**ABOUT THIS EXERCISE:** Starting with the line that contains "What is the total" and going on through the end of the records, rewrite those lines as a Markdown table with the columns Row and Record line, skipping blank lines.

──────── SOURCE RECORDS

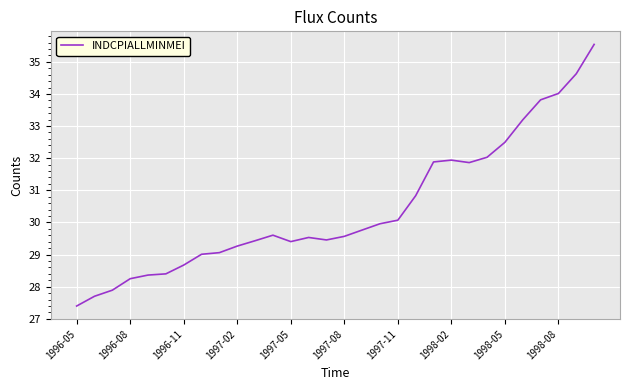

What is the difference between the maximum and minimum values?

8.1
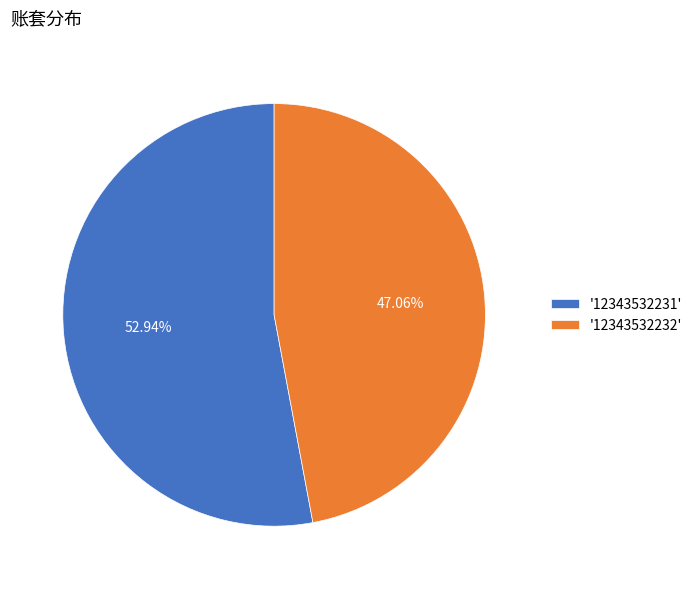

To the nearest percent, what is the average slice percentage?

50%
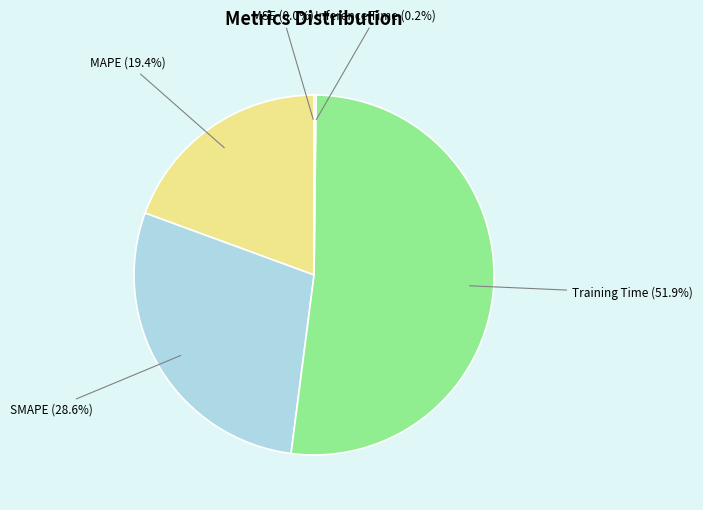

How much of the chart is everything except SMAPE?

71.4%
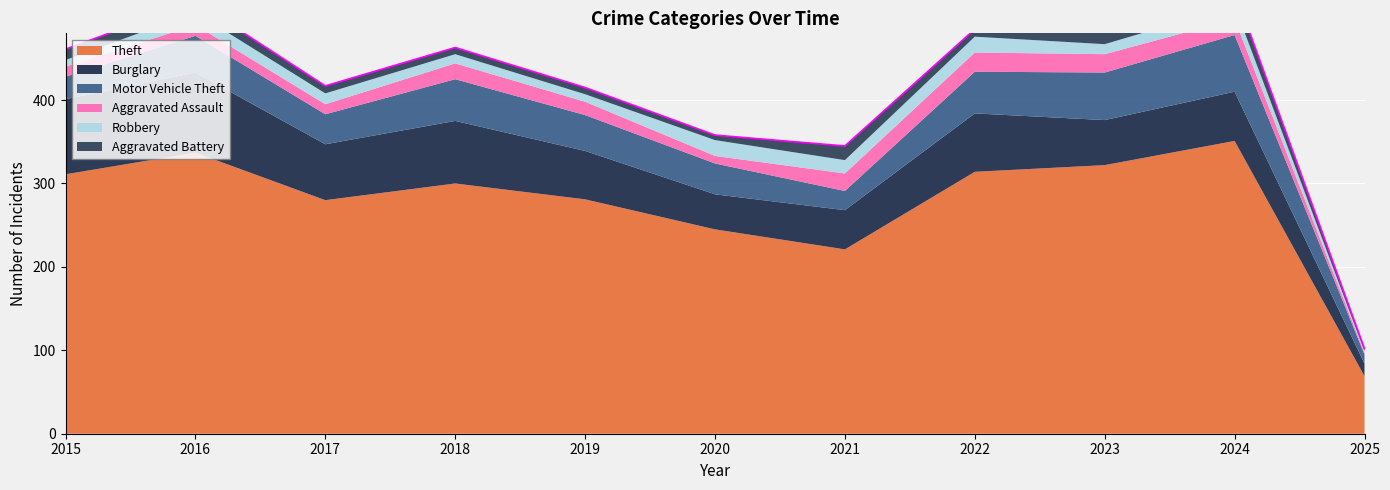

Which has a higher value, 2025 or 2022?

2022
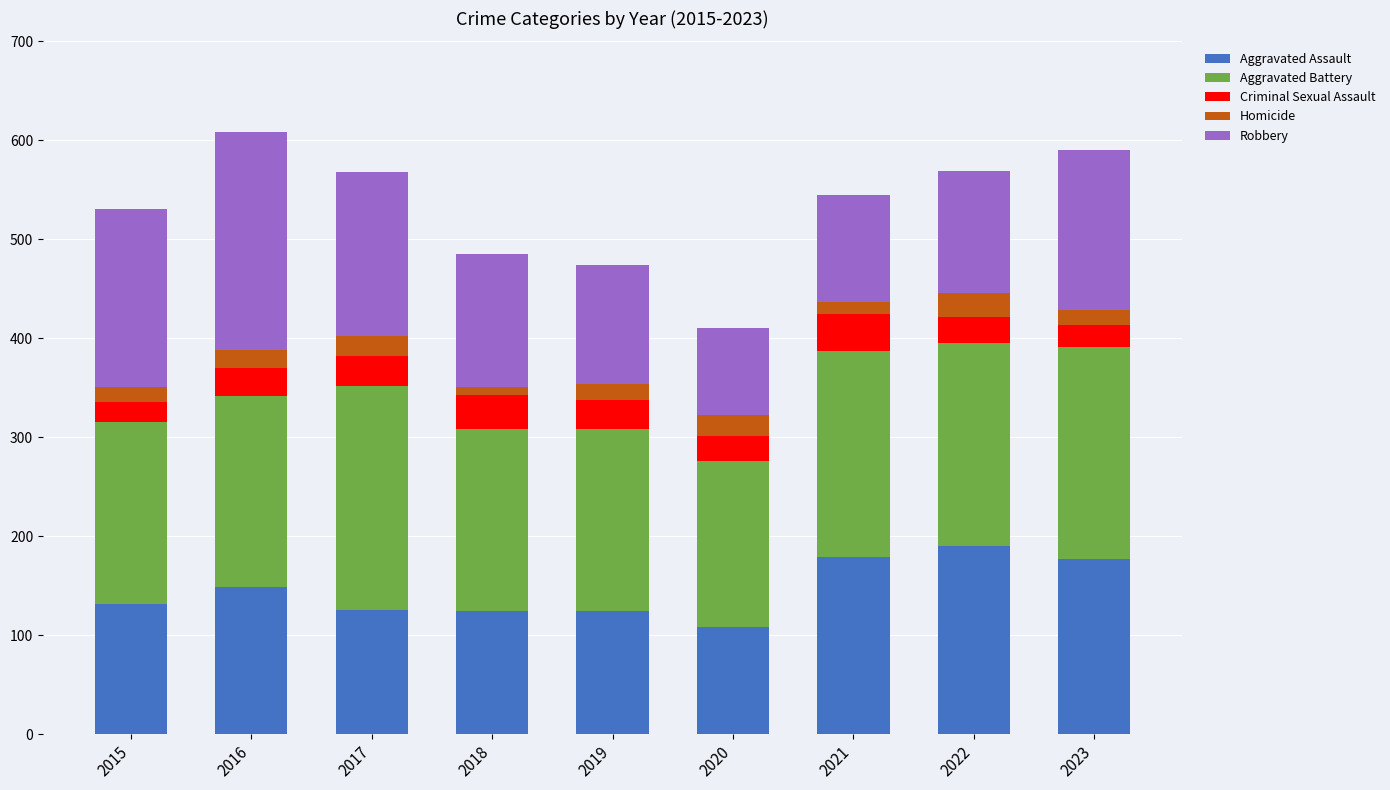

What is the total value across all series at 2021?

545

────────────────

**EXERCISE OUTPUT:**
| Row | Record line |
|---|---|
| 1 | What is the total value across all series at 2021? |
| 2 | 545 |